There’s always a tendency to discredit knowledge and geniuses from the past. We have access to an abundance of scientific information and data today, and it’s very easy to pass judgment. We may think they were ignorant, or just didn’t know any better. However, it’s always important to fully appreciate the context of the time and realize the intelligence of those who paved the way for modern science can still be impressive.
Take, for example, Eratosthenes, chief librarian of the Library of Alexandria, and most famous for calculating the circumference of the earth. No ancient civilizations had much knowledge of the earth, as proven by ancient maps. Little was known, and to have an idea of the size was incomprehensible. In the third century BA, Eratosthenes actually devised a way to calculate the size of the earth.
While in Syene, Egypt, Eratosthenes measured the sunlight striking the bottom of a well on the longest day of the year. He figured that the angle of the shadow at the same exact time would be different in Alexandria, further to the north. He determined that if he could measure this angle, and with the knowledge of the exact distance between the two cities, he could then make a determination of how big the earth is. Hiring someone to walk that distance, he determined the distance between the two cities by means of counting the precision steps. With the calculations in hand, Eratosthenes arrived at a value of 24,700 miles.
How did he do? By today’s instruments, the earth’s circumference around the equator is 24,902 miles. Not bad for someone about 2,000 years ago. Armed with only rudimentary calculating skills, and essentially no technology, his accuracy is quite impressive.
Eratosthenes was a predecessor of a genius mind, similar to that of Leonardo da Vinci, or a Benjamin Franklin. He was one of the first people to seriously attempt to put historical events into chronological order. He was a mathematician, geographer, musical scholar, poet, astronomer, and inventor. We owe him a debt for modern concepts of longitude, latitude, musical scales, and knowledge of prime numbers. He was a man of many talents, and his legacy will be forever ensured with his ability to accurately calculate just how big the world is.

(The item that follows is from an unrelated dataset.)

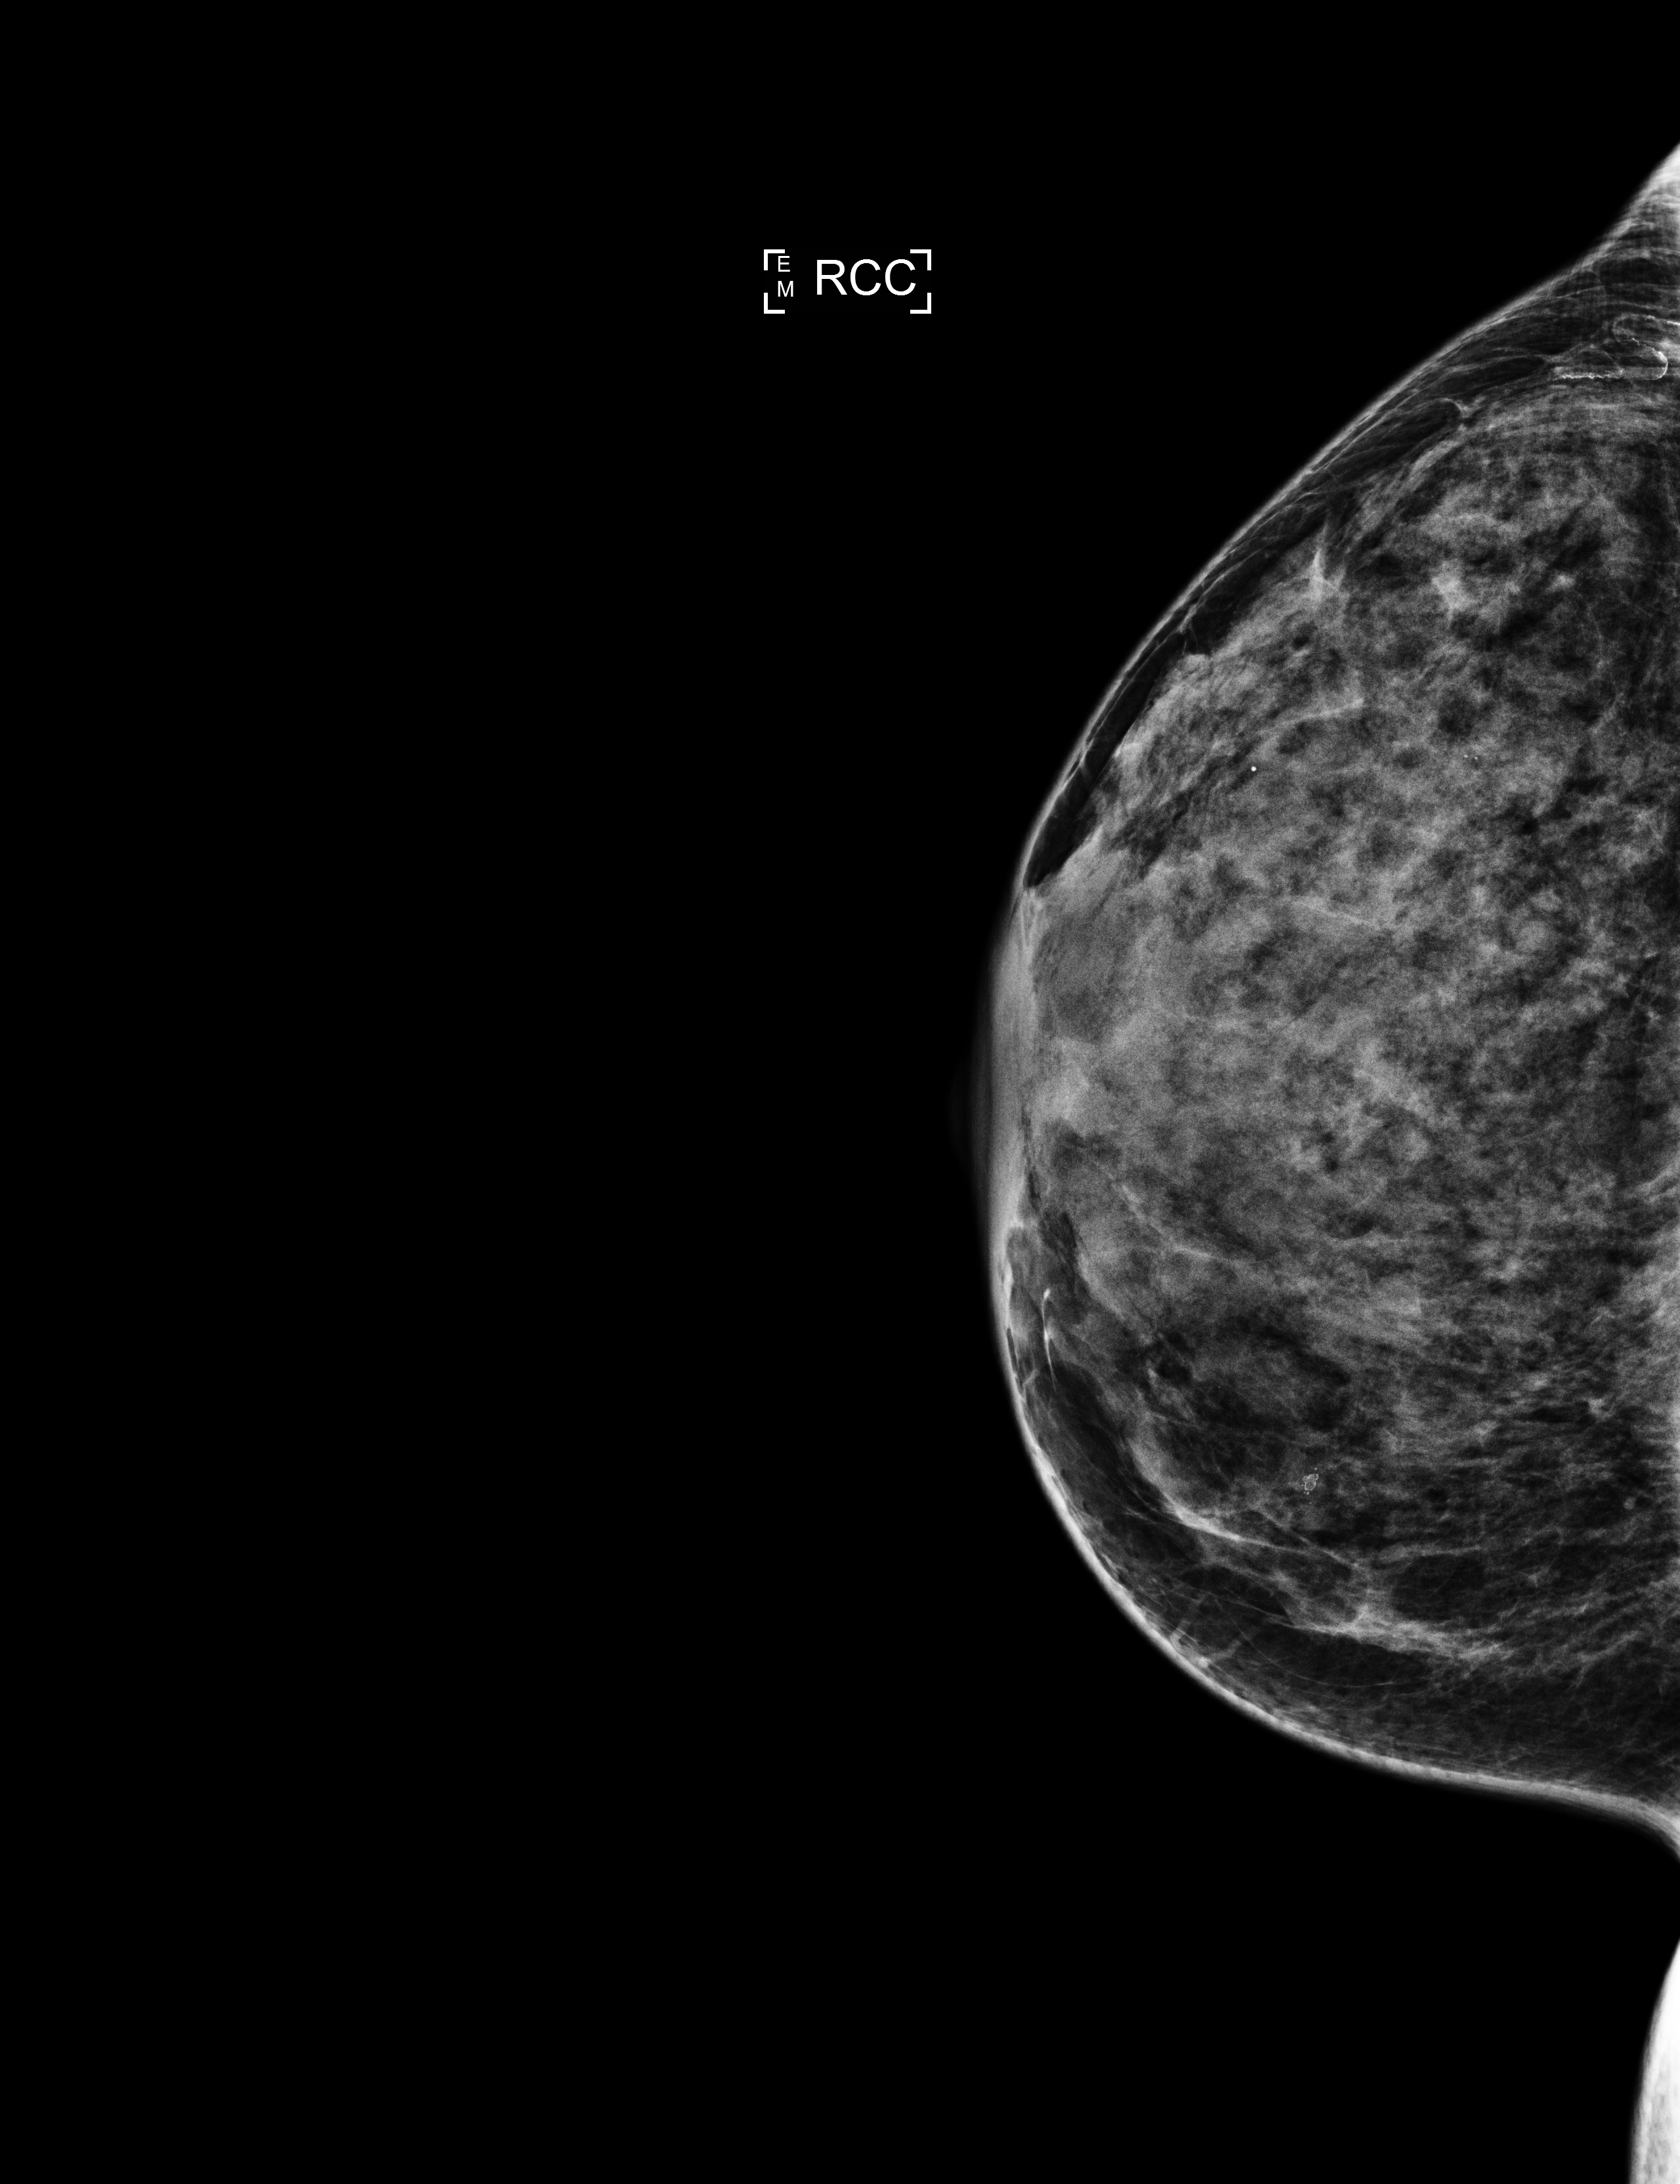
Screening examination, system: Selenia Dimensions. Patient aged 57 years (female).
Image type: full-field digital mammogram. Breast: right. Projection: craniocaudal (CC) view.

Simply because someone predates out time, does not take away from their genius. Take inspiration from the people you admire today, but reflecting through history can draw much inspiration as well. True, their ideas may not all have turned out accurately, but these people throughout history all build up a foundation for modern science and knowledge. Some of the concepts and building blocks have been around for a long time. Some may have been tortured for going against religious doctrines of their time. Others were mocked and thought of as second class, as was Eratosthenes. Step out into the world, and look around, and in most cases, you are literally looking at the legacy of intelligence and genius from millennia past.